<<<<

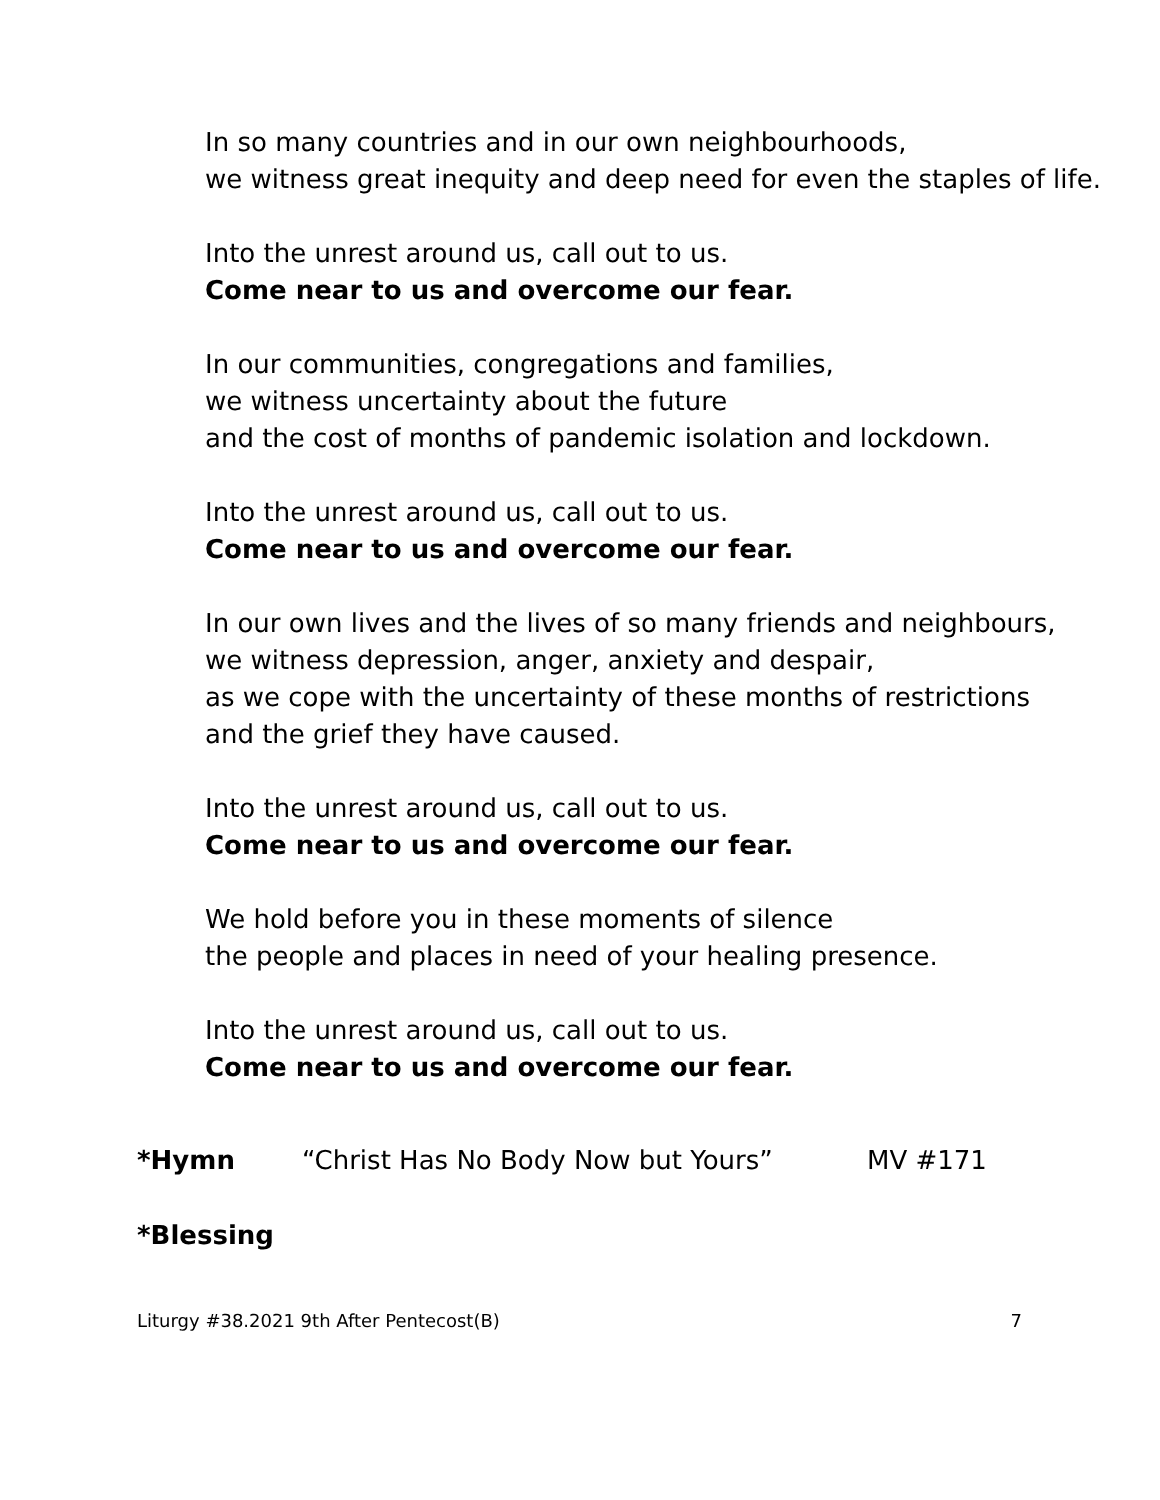In so many countries and in our own neighbourhoods,
we witness great inequity and deep need for even the staples of life.
Into the unrest around us, call out to us.
Come near to us and overcome our fear.
In our communities, congregations and families,
we witness uncertainty about the future
and the cost of months of pandemic isolation and lockdown.
Into the unrest around us, call out to us.
Come near to us and overcome our fear.
In our own lives and the lives of so many friends and neighbours,
we witness depression, anger, anxiety and despair,
as we cope with the uncertainty of these months of restrictions
and the grief they have caused.
Into the unrest around us, call out to us.
Come near to us and overcome our fear.
We hold before you in these moments of silence
the people and places in need of your healing presence.
Into the unrest around us, call out to us.
Come near to us and overcome our fear.
*Hymn “Christ Has No Body Now but Yours” MV #171
*Blessing
Liturgy #38.2021 9th After Pentecost(B) 7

>>>>

Restate the material word for word, minus pictures.

In so many countries and in our own neighbourhoods,
we witness great inequity and deep need for even the staples of life.
Into the unrest around us, call out to us.
Come near to us and overcome our fear.
In our communities, congregations and families,
we witness uncertainty about the future
and the cost of months of pandemic isolation and lockdown.
Into the unrest around us, call out to us.
Come near to us and overcome our fear.
In our own lives and the lives of so many friends and neighbours,
we witness depression, anger, anxiety and despair,
as we cope with the uncertainty of these months of restrictions
and the grief they have caused.
Into the unrest around us, call out to us.
Come near to us and overcome our fear.
We hold before you in these moments of silence
the people and places in need of your healing presence.
Into the unrest around us, call out to us.
Come near to us and overcome our fear.
*Hymn “Christ Has No Body Now but Yours” MV #171
*Blessing
Liturgy #38.2021 9th After Pentecost(B) 7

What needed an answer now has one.